Aided and abetted by international donors, particularly the European Union, regional DSM regulatory processes have been fast tracked. This is before Pacific Island citizens, whose lives and livelihoods are intrinsically tied to the ocean, have had a chance to meaningfully discuss this unprecedented high-risk industry.

Entitled, ‘Why the Rush?’, the report describes how investors in struggling DSM start-up Nautilus Minerals[2] jumped ship early and used their speculative gains to establish DeepGreenNautilus now appears doomed[3] and has left in its wake the PNG Government facing a debt equivalent to one-third of the country’s annual health budget for 9 million people[4] and citizens angry that funds wasted on buying a stake in the company’s Solwara 1 mine, could have been spent on much needed infrastructure and services.[5]

Dr. Helen Rosenbaum, Deep Sea Mining Campaign Coordinator, said, “The fate of Nautilus should send a salient warning to investors and to nations considering joint ventures with DeepGreen and other deep sea mining aspirants. It remains to be seen whether these companies will mine only the markets as Nautilus has done.”

“Either way, Pacific Island peoples stand to see little benefit and have much to lose. While the Pacific regional DSM regulatory framework conveys an impression of social licence, Pacific islanders are vocal in their opposition.”[6]  

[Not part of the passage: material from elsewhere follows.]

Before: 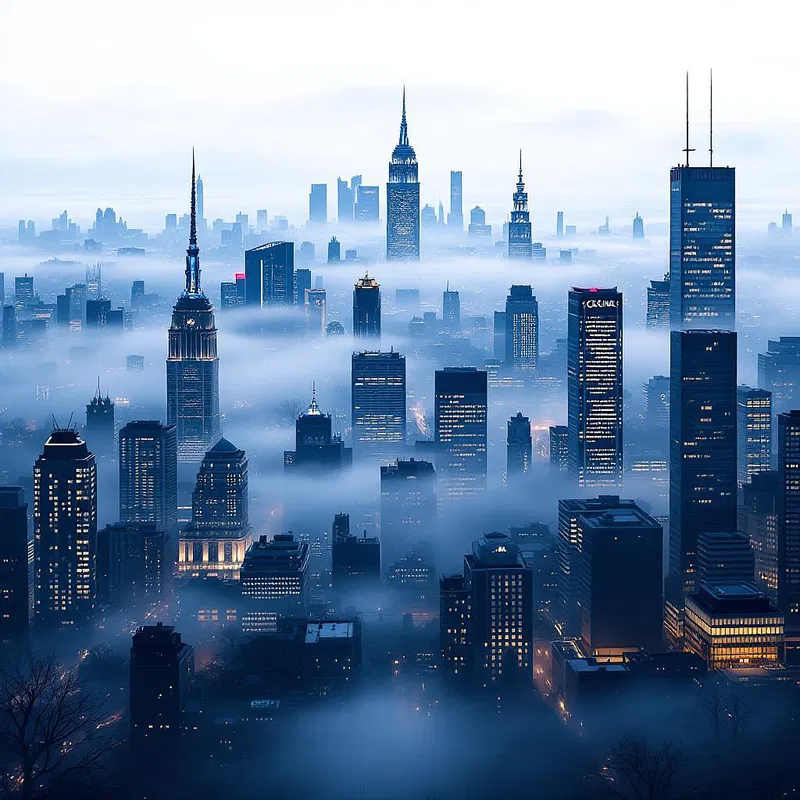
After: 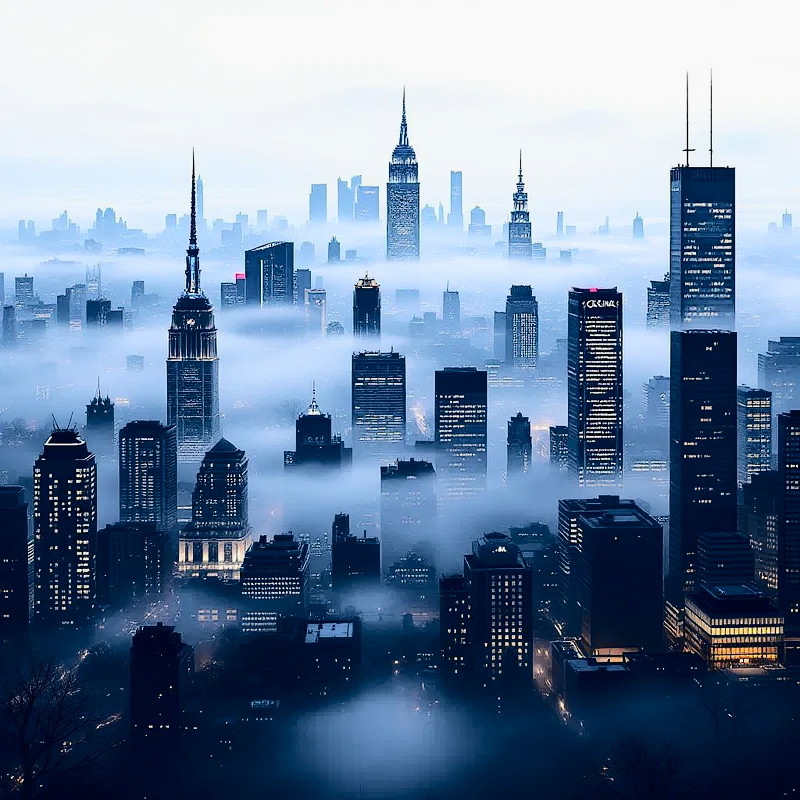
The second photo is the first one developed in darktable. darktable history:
tone curve: curves: ch0 [(0, 0) (0.094, 0.039) (0.243, 0.155) (0.411, 0.482) (0.479, 0.583) (0.654, 0.742) (0.793, 0.851) (0.994, 0.974)]; ch1 [(0, 0) (0.161, 0.092) (0.35, 0.33) (0.392, 0.392) (0.456, 0.456) (0.505, 0.502) (0.537, 0.518) (0.553, 0.53) (0.573, 0.569) (0.718, 0.718) (1, 1)]; ch2 [(0, 0) (0.346, 0.362) (0.411, 0.412) (0.502, 0.502) (0.531, 0.521) (0.576, 0.553) (0.615, 0.621) (1, 1)], color space Lab, independent channels, preserve colors none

Dr. Catherine Coumans, of MiningWatch Canada, stated, “The declining health of the world’s oceans is well documented, with warnings of alarming implications for human health, prosperity and long-term survival.[7] Given the urgency of the species extinction crisis we now face the last thing humanity needs is to hand the deep seabed over to a destructive industry that has proven itself to be so irresponsible on land.

“Rather, we need a moratorium on deep sea mining and on the development of seabed mining regulations. Society at large has not agreed to the emergence of this high-risk speculative industry that is driven by a narrow profit-focussed agenda of a handful of people.”

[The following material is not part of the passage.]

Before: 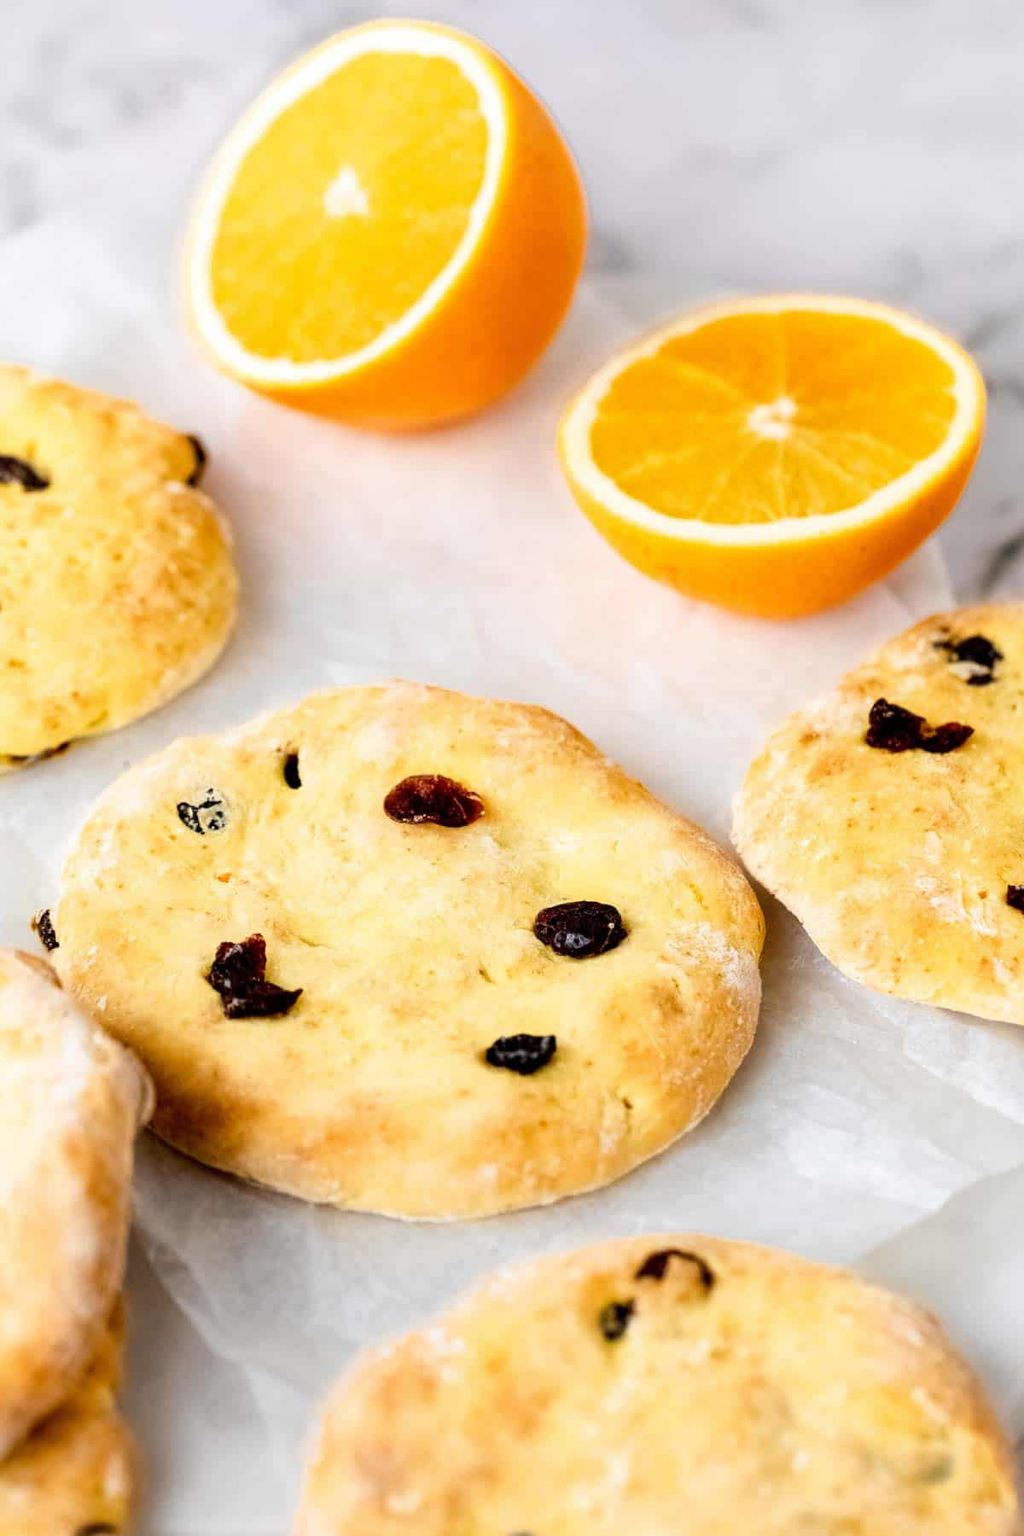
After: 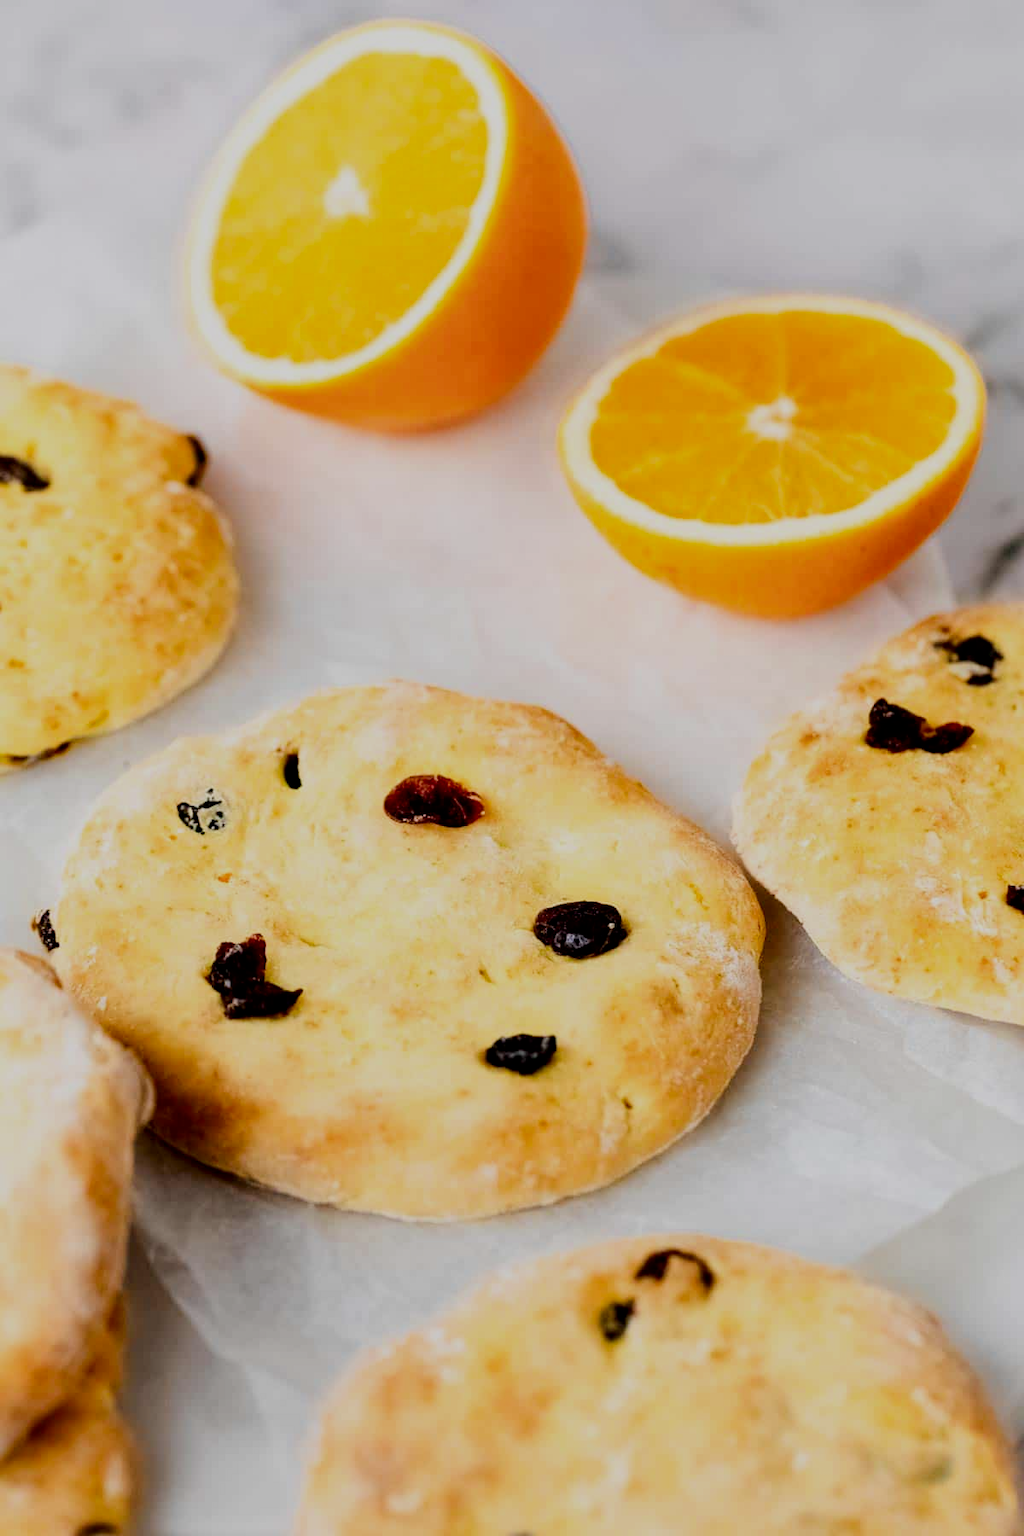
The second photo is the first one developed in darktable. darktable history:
contrast brightness saturation: contrast 0.07, brightness -0.13, saturation 0.06
filmic rgb: black relative exposure -7.65 EV, white relative exposure 4.56 EV, hardness 3.61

Andy Whitmore, of the Deep Sea Mining Campaign, UK-based Finance Advocate questioned, “Why the rush to mine the sea floor, when transitioning to a Circular Economy and Urban Mining, represents the most financially and environmentally viable way forward? Research indicates it will be more lucrative, will deal with an intractable waste problem[8] as well as being capable of meeting future global mineral demand.[9]

“As noted in the May 2019 UN IPBES report, the continued pursuit of an industrial extraction-based economy runs counter to planetary survival. We must see industry and ISA spin for what it is and call a halt to the DSM madness.”